By March 2024, the peak had been reached, and since then, production levels have slipped back to where they stood in early 2023.
Simons provided further context by referencing third-quarter production data for 2024.
“In September 2024, output in the Jubilee field was ~84,000 barrels per day on average. In the same period in 2023, average output per day had been over 100,000 barrels, a whopping 16% drop.”
Bright Simons, Honorary Vice President of the IMANI Centre for Policy and Education
Despite substantial investments in the field, Tullow Oil has struggled with persistent operational setbacks, leading to lower-than-expected results.
Additionally, Tullow’s drilling campaign, initially scheduled to continue through late 2024, was prematurely concluded, raising concerns about the long-term sustainability of production levels.
“It is therefore mind-boggling for PIAC to create the impression that the activation of the Jubilee South East wells has somehow engendered a reversal of oil production decline in Ghana.
“This is manifestly untrue, and I don’t believe that PIAC in anyway wants to create such an impression deliberately.”
Bright Simons, Honorary Vice President of the IMANI Centre for Policy and Education
These setbacks in production are notable given the significance of oil exports for Ghana’s economy. Alongside gold and cocoa, oil constitutes one of the country’s top three export commodities, accounting for over 80% of the nation’s export revenue.

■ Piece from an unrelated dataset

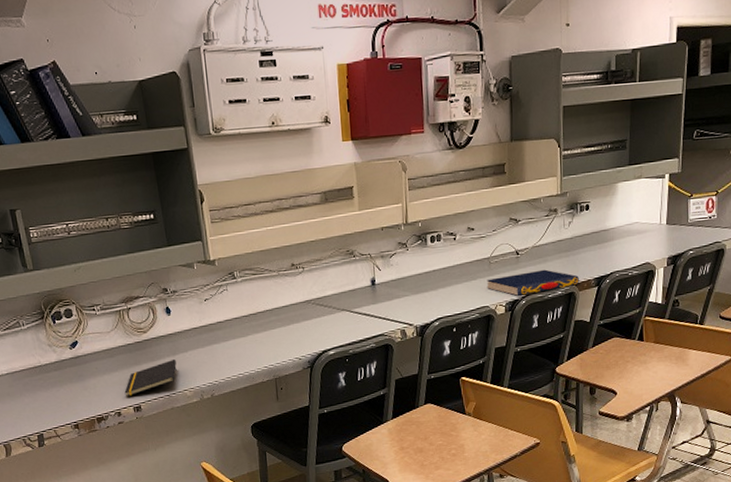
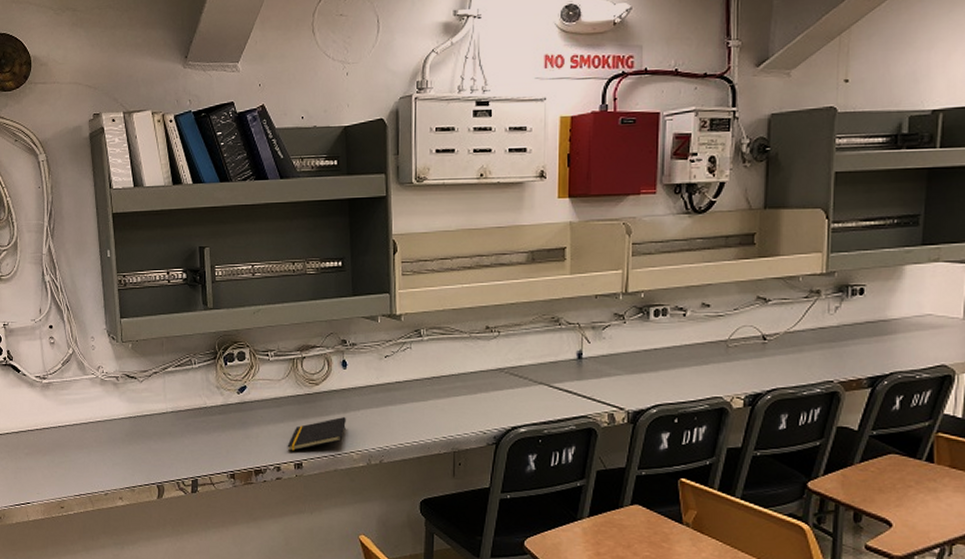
book: present [486,269,580,296] -> none [721,360,847,389]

However, Ghana’s reliance on commodities leaves the country vulnerable to market fluctuations, and recent performance across these sectors presents challenges.
Cocoa has been experiencing a downturn, and the oil sector, according to Simons, appears headed toward a similar path. While gold prices on the global market have provided some economic cushion, the prospect of declining oil production could have far-reaching consequences for the country’s fiscal health.
Simons expressed concern that relying on select data points, such as the brief improvement in early 2024, masks the broader reality and diverts attention from the need for structural reform in the oil sector.
He warned that projecting an overly positive outlook risks creating complacency among policymakers and the public, delaying necessary actions to address the industry’s underlying issues.
“Distorting the real picture keeps the country from the reckoning that must be had,” Simons stated, emphasizing the urgency of facing the reality of the situation.
For Ghana, the continued decline in oil production poses challenges not only for immediate revenue but also for long-term economic stability. With a potential “fiscal Armageddon” looming, as Simons described, Ghana’s dependence on commodities like oil leaves it vulnerable to external shocks and underscores the need for economic diversification.
Simons highlighted that past episodes of high commodity prices have often led to overreliance on specific sectors, followed by economic difficulties when prices eventually dropped.
For Ghana, a sustainable path forward will require greater transparency, honest assessments, and a decisive shift away from an over-reliance on oil and other commodities.